Sunday, July 19, 2015

cookin' today...

...making this dish I kept referring to as Chicken and Rice. But the official name was something about 'imperial rice', which I assume means it has something delightful added to it. Sadly, the only thing on the plate besides rice and chicken were the peas and carrots that the recipe instructs to add at the last minute.

You cook the chicken strips in broth, then take them out to cool. While that happens, you put a 10 oz. bag of yellow rice in the broth, and some diced veg., onions, celery, peppers. When this  is done, stir in the chicken that has cooled off enough to shred. Then you mix in a bit of stuff that makes a sort of sauce: mayo, sour cream and grated cheese, along with a spoonful of cumin.
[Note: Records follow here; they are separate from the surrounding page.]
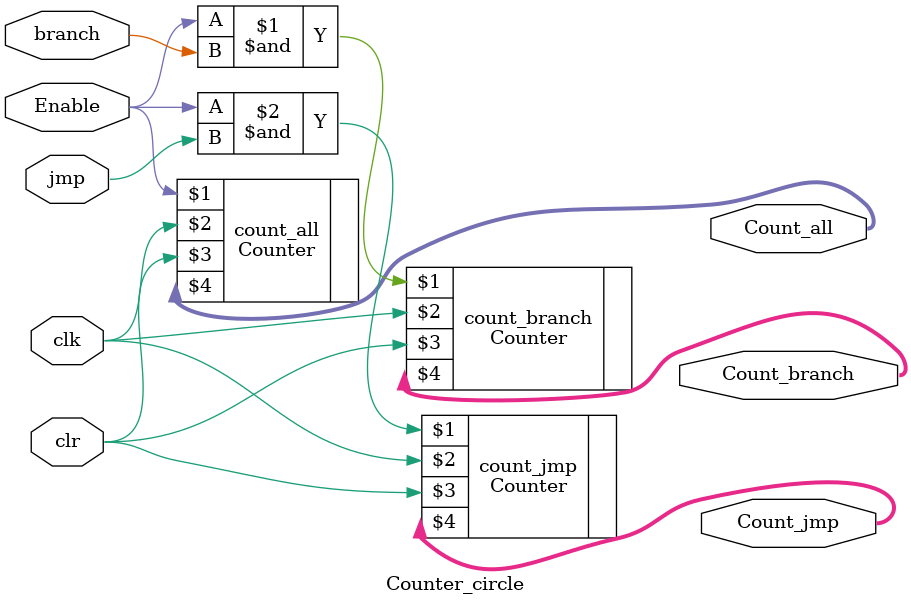
<source format=v>
`timescale 1ns / 1ps

module Counter_circle(clk, clr, branch, jmp, Enable, Count_all, Count_branch, Count_jmp);
    input clk, clr, branch, jmp, Enable;
    output wire[31:0]Count_all, Count_branch, Count_jmp;
    
    Counter count_all(Enable, clk, clr, Count_all);
    Counter count_branch(Enable&branch, clk, clr, Count_branch);
    Counter count_jmp(Enable&jmp, clk, clr, Count_jmp);
endmodule

</source>
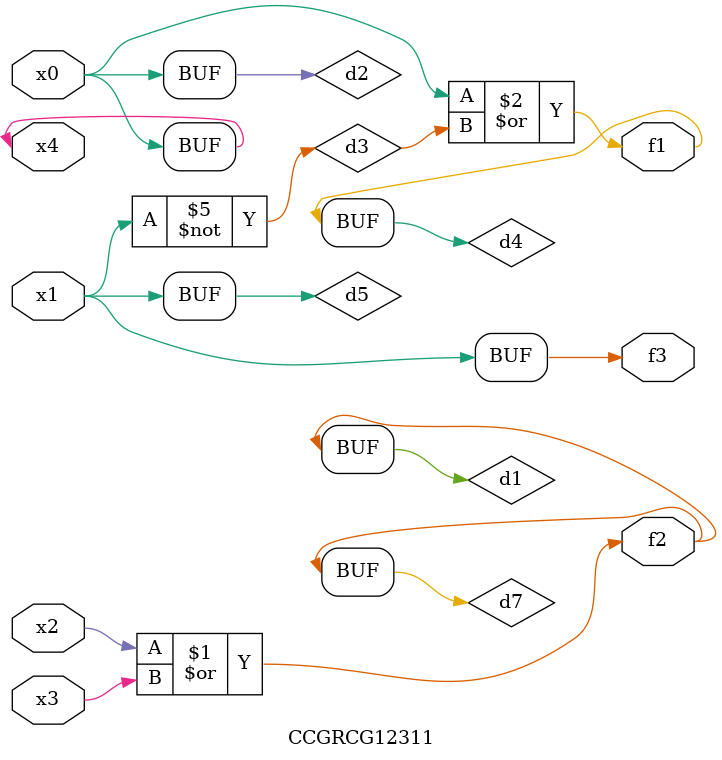
<source format=v>
module CCGRCG12311(
	input x0, x1, x2, x3, x4,
	output f1, f2, f3
);

	wire d1, d2, d3, d4, d5, d6, d7;

	or (d1, x2, x3);
	buf (d2, x0, x4);
	not (d3, x1);
	or (d4, d2, d3);
	not (d5, d3);
	nand (d6, d1, d3);
	or (d7, d1);
	assign f1 = d4;
	assign f2 = d7;
	assign f3 = d5;
endmodule

</source>
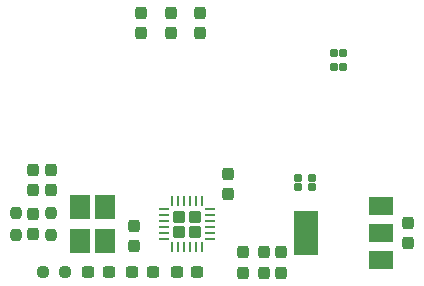
<source format=gbr>
%TF.GenerationSoftware,KiCad,Pcbnew,8.0.3*%
%TF.CreationDate,2024-06-23T17:04:56+02:00*%
%TF.ProjectId,Interface,496e7465-7266-4616-9365-2e6b69636164,rev?*%
%TF.SameCoordinates,Original*%
%TF.FileFunction,Paste,Top*%
%TF.FilePolarity,Positive*%
%FSLAX46Y46*%
G04 Gerber Fmt 4.6, Leading zero omitted, Abs format (unit mm)*
G04 Created by KiCad (PCBNEW 8.0.3) date 2024-06-23 17:04:56*
%MOMM*%
%LPD*%
G01*
G04 APERTURE LIST*
G04 Aperture macros list*
%AMRoundRect*
0 Rectangle with rounded corners*
0 $1 Rounding radius*
0 $2 $3 $4 $5 $6 $7 $8 $9 X,Y pos of 4 corners*
0 Add a 4 corners polygon primitive as box body*
4,1,4,$2,$3,$4,$5,$6,$7,$8,$9,$2,$3,0*
0 Add four circle primitives for the rounded corners*
1,1,$1+$1,$2,$3*
1,1,$1+$1,$4,$5*
1,1,$1+$1,$6,$7*
1,1,$1+$1,$8,$9*
0 Add four rect primitives between the rounded corners*
20,1,$1+$1,$2,$3,$4,$5,0*
20,1,$1+$1,$4,$5,$6,$7,0*
20,1,$1+$1,$6,$7,$8,$9,0*
20,1,$1+$1,$8,$9,$2,$3,0*%
G04 Aperture macros list end*
%ADD10RoundRect,0.237500X-0.237500X0.300000X-0.237500X-0.300000X0.237500X-0.300000X0.237500X0.300000X0*%
%ADD11RoundRect,0.237500X0.250000X0.237500X-0.250000X0.237500X-0.250000X-0.237500X0.250000X-0.237500X0*%
%ADD12R,2.000000X1.500000*%
%ADD13R,2.000000X3.800000*%
%ADD14RoundRect,0.237500X0.300000X0.237500X-0.300000X0.237500X-0.300000X-0.237500X0.300000X-0.237500X0*%
%ADD15RoundRect,0.237500X0.237500X-0.250000X0.237500X0.250000X-0.237500X0.250000X-0.237500X-0.250000X0*%
%ADD16RoundRect,0.237500X0.237500X-0.300000X0.237500X0.300000X-0.237500X0.300000X-0.237500X-0.300000X0*%
%ADD17R,1.725000X2.100000*%
%ADD18RoundRect,0.237500X-0.237500X0.250000X-0.237500X-0.250000X0.237500X-0.250000X0.237500X0.250000X0*%
%ADD19RoundRect,0.160000X-0.197500X-0.160000X0.197500X-0.160000X0.197500X0.160000X-0.197500X0.160000X0*%
%ADD20RoundRect,0.160000X-0.160000X0.197500X-0.160000X-0.197500X0.160000X-0.197500X0.160000X0.197500X0*%
%ADD21RoundRect,0.250000X-0.275000X-0.275000X0.275000X-0.275000X0.275000X0.275000X-0.275000X0.275000X0*%
%ADD22RoundRect,0.062500X-0.350000X-0.062500X0.350000X-0.062500X0.350000X0.062500X-0.350000X0.062500X0*%
%ADD23RoundRect,0.062500X-0.062500X-0.350000X0.062500X-0.350000X0.062500X0.350000X-0.062500X0.350000X0*%
%ADD24RoundRect,0.237500X-0.300000X-0.237500X0.300000X-0.237500X0.300000X0.237500X-0.300000X0.237500X0*%
G04 APERTURE END LIST*
D10*
%TO.C,C15*%
X112125000Y-76112499D03*
X112125000Y-77837501D03*
%TD*%
%TO.C,C14*%
X114635000Y-76112499D03*
X114635000Y-77837501D03*
%TD*%
%TO.C,C13*%
X117145000Y-76112499D03*
X117145000Y-77837501D03*
%TD*%
D11*
%TO.C,R1*%
X105662500Y-98000000D03*
X103837500Y-98000000D03*
%TD*%
D12*
%TO.C,U1*%
X132400000Y-97050000D03*
X132400000Y-94750000D03*
D13*
X126100000Y-94750000D03*
D12*
X132400000Y-92450000D03*
%TD*%
D14*
%TO.C,C2*%
X113112500Y-98000000D03*
X111387500Y-98000000D03*
%TD*%
D15*
%TO.C,R2*%
X101500000Y-94912500D03*
X101500000Y-93087500D03*
%TD*%
D16*
%TO.C,C7*%
X103000000Y-91112500D03*
X103000000Y-89387500D03*
%TD*%
D17*
%TO.C,Y1*%
X106912500Y-92550000D03*
X106912500Y-95450000D03*
X109087500Y-95450000D03*
X109087500Y-92550000D03*
%TD*%
D18*
%TO.C,R3*%
X104500000Y-93087500D03*
X104500000Y-94912500D03*
%TD*%
D16*
%TO.C,C9*%
X119500000Y-91462500D03*
X119500000Y-89737500D03*
%TD*%
D10*
%TO.C,C11*%
X103000000Y-93137500D03*
X103000000Y-94862500D03*
%TD*%
D19*
%TO.C,R5*%
X125402500Y-90875000D03*
X126597500Y-90875000D03*
%TD*%
D10*
%TO.C,C6*%
X120750000Y-96387500D03*
X120750000Y-98112500D03*
%TD*%
D20*
%TO.C,R6*%
X128425000Y-79502500D03*
X128425000Y-80697500D03*
%TD*%
D10*
%TO.C,C5*%
X122500000Y-96387500D03*
X122500000Y-98112500D03*
%TD*%
D20*
%TO.C,R7*%
X129225000Y-79502500D03*
X129225000Y-80697500D03*
%TD*%
D21*
%TO.C,IC1*%
X115350000Y-93350000D03*
X115350000Y-94650000D03*
X116650000Y-93350000D03*
X116650000Y-94650000D03*
D22*
X114062500Y-92750000D03*
X114062500Y-93250000D03*
X114062500Y-93750000D03*
X114062500Y-94250000D03*
X114062500Y-94750000D03*
X114062500Y-95250000D03*
D23*
X114750000Y-95937500D03*
X115250000Y-95937500D03*
X115750000Y-95937500D03*
X116250000Y-95937500D03*
X116750000Y-95937500D03*
X117250000Y-95937500D03*
D22*
X117937500Y-95250000D03*
X117937500Y-94750000D03*
X117937500Y-94250000D03*
X117937500Y-93750000D03*
X117937500Y-93250000D03*
X117937500Y-92750000D03*
D23*
X117250000Y-92062500D03*
X116750000Y-92062500D03*
X116250000Y-92062500D03*
X115750000Y-92062500D03*
X115250000Y-92062500D03*
X114750000Y-92062500D03*
%TD*%
D10*
%TO.C,C12*%
X111500000Y-94137500D03*
X111500000Y-95862500D03*
%TD*%
%TO.C,C10*%
X134750000Y-93887500D03*
X134750000Y-95612500D03*
%TD*%
D19*
%TO.C,R4*%
X125402500Y-90075000D03*
X126597500Y-90075000D03*
%TD*%
D14*
%TO.C,C1*%
X109362500Y-98000000D03*
X107637500Y-98000000D03*
%TD*%
D24*
%TO.C,C3*%
X115137500Y-98000000D03*
X116862500Y-98000000D03*
%TD*%
D10*
%TO.C,C4*%
X124000000Y-96387500D03*
X124000000Y-98112500D03*
%TD*%
D16*
%TO.C,C8*%
X104500000Y-91112500D03*
X104500000Y-89387500D03*
%TD*%
M02*

</source>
Fluff it up and serve.

The version of the recipe we were given, with some helpful hints you can share with the consumers, says to tell the tasters they could start with a chicken from the deli, one of the RTU rotisserie birds, and cut the prep time in half. You just shred it and stir the chicken into the rice. And if you have left overs, use it to make burritos with flour tortillas. Add some lettuce, tomato, avocado - whatever you people like when you let them serve their self around the table.

The man who just ate the little bit of leftover I brought home said it was really good. Repeating himself at least five times. Then admitted he ate two sandwiches a couple of hours ago.